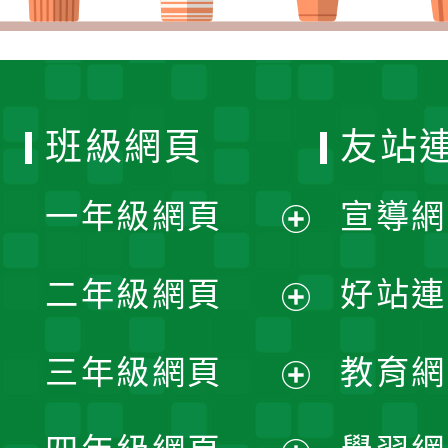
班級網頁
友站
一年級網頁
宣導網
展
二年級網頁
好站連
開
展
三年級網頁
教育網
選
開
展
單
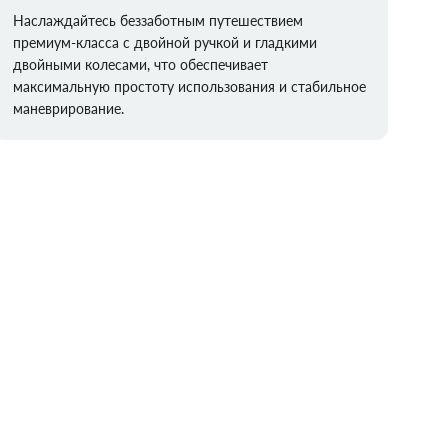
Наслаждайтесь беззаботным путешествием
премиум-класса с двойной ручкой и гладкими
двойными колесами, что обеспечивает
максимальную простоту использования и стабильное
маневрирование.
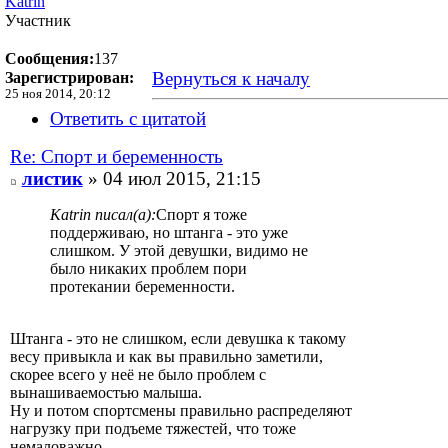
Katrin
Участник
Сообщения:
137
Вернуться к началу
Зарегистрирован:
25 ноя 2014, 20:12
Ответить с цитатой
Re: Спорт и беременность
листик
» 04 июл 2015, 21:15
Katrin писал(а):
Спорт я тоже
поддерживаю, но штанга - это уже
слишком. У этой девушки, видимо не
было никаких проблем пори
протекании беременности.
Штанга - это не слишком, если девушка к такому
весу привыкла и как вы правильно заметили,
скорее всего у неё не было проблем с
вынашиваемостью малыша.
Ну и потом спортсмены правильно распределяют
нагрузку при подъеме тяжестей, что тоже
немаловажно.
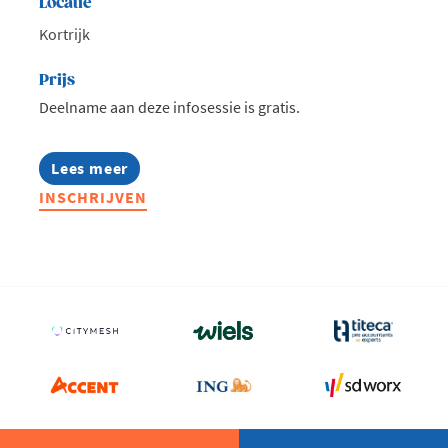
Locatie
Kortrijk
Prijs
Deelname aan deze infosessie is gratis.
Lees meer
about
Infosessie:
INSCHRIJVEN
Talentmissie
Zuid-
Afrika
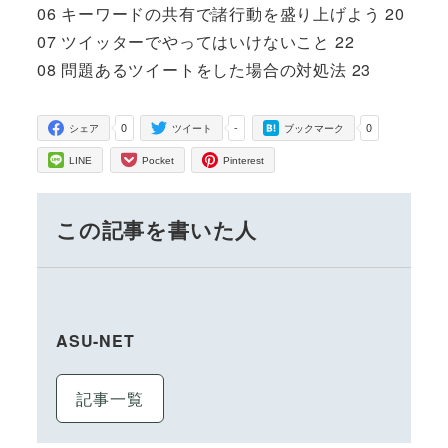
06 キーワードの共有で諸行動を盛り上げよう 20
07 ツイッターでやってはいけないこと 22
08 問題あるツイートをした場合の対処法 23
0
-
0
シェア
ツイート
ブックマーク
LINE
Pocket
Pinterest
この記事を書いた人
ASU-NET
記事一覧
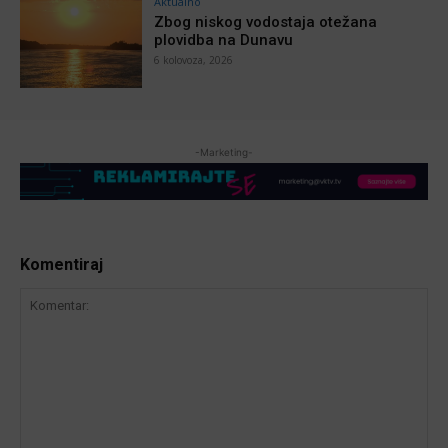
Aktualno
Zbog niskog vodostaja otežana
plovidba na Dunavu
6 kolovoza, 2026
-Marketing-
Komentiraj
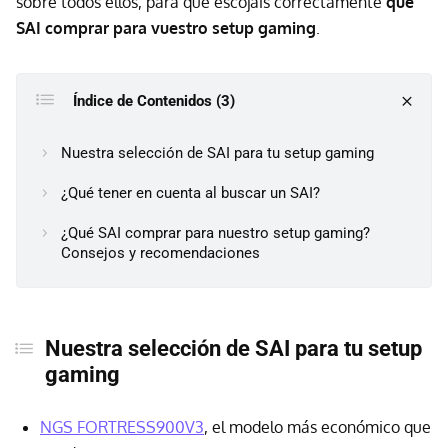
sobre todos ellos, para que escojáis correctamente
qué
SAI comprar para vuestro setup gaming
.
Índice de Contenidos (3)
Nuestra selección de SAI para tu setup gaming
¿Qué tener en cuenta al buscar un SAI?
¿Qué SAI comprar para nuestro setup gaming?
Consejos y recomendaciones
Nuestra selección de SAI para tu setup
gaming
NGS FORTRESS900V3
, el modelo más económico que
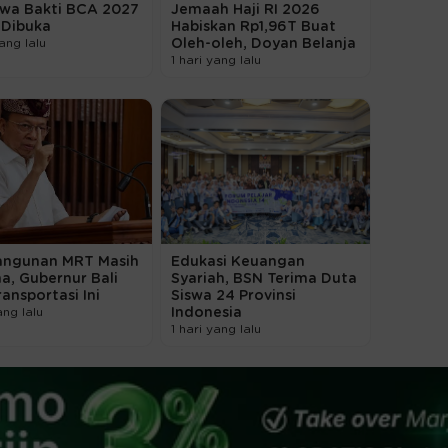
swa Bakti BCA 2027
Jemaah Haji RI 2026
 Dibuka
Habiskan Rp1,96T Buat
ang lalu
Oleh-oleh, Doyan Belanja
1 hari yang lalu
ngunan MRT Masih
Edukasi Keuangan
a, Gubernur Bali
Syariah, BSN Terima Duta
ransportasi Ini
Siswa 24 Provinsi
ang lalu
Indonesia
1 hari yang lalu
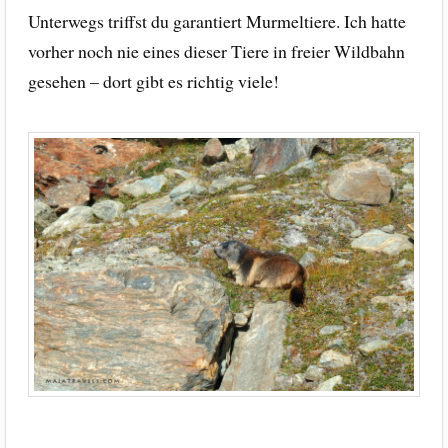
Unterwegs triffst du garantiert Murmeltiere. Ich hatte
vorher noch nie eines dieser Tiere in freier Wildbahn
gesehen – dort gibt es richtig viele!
++++
- **Your instructions**: The copy you produce must hold all the records above exactly and none of their pictures.

- **Finished task**:
班級網頁
友站
一年級網頁
宣導網
展
二年級網頁
好站連
開
展
三年級網頁
教育網
選
開
展
單
Наслаждайтесь беззаботным путешествием
премиум-класса с двойной ручкой и гладкими
двойными колесами, что обеспечивает
максимальную простоту использования и стабильное
маневрирование.
Katrin
Участник
Сообщения:
137
Вернуться к началу
Зарегистрирован:
25 ноя 2014, 20:12
Ответить с цитатой
Re: Спорт и беременность
листик
» 04 июл 2015, 21:15
Katrin писал(а):
Спорт я тоже
поддерживаю, но штанга - это уже
слишком. У этой девушки, видимо не
было никаких проблем пори
протекании беременности.
Штанга - это не слишком, если девушка к такому
весу привыкла и как вы правильно заметили,
скорее всего у неё не было проблем с
вынашиваемостью малыша.
Ну и потом спортсмены правильно распределяют
нагрузку при подъеме тяжестей, что тоже
немаловажно.
Locatie
Kortrijk
Prijs
Deelname aan deze infosessie is gratis.
Lees meer
about
Infosessie:
INSCHRIJVEN
Talentmissie
Zuid-
Afrika
06 キーワードの共有で諸行動を盛り上げよう 20
07 ツイッターでやってはいけないこと 22
08 問題あるツイートをした場合の対処法 23
0
-
0
シェア
ツイート
ブックマーク
LINE
Pocket
Pinterest
この記事を書いた人
ASU-NET
記事一覧
Aktualno
Zbog niskog vodostaja otežana
plovidba na Dunavu
6 kolovoza, 2026
-Marketing-
Komentiraj
sobre todos ellos, para que escojáis correctamente
qué
SAI comprar para vuestro setup gaming
.
Índice de Contenidos (3)
Nuestra selección de SAI para tu setup gaming
¿Qué tener en cuenta al buscar un SAI?
¿Qué SAI comprar para nuestro setup gaming?
Consejos y recomendaciones
Nuestra selección de SAI para tu setup
gaming
NGS FORTRESS900V3
, el modelo más económico que
swa Bakti BCA 2027
Jemaah Haji RI 2026
 Dibuka
Habiskan Rp1,96T Buat
ang lalu
Oleh-oleh, Doyan Belanja
1 hari yang lalu
ngunan MRT Masih
Edukasi Keuangan
a, Gubernur Bali
Syariah, BSN Terima Duta
ransportasi Ini
Siswa 24 Provinsi
ang lalu
Indonesia
1 hari yang lalu
Unterwegs triffst du garantiert Murmeltiere. Ich hatte
vorher noch nie eines dieser Tiere in freier Wildbahn
gesehen – dort gibt es richtig viele!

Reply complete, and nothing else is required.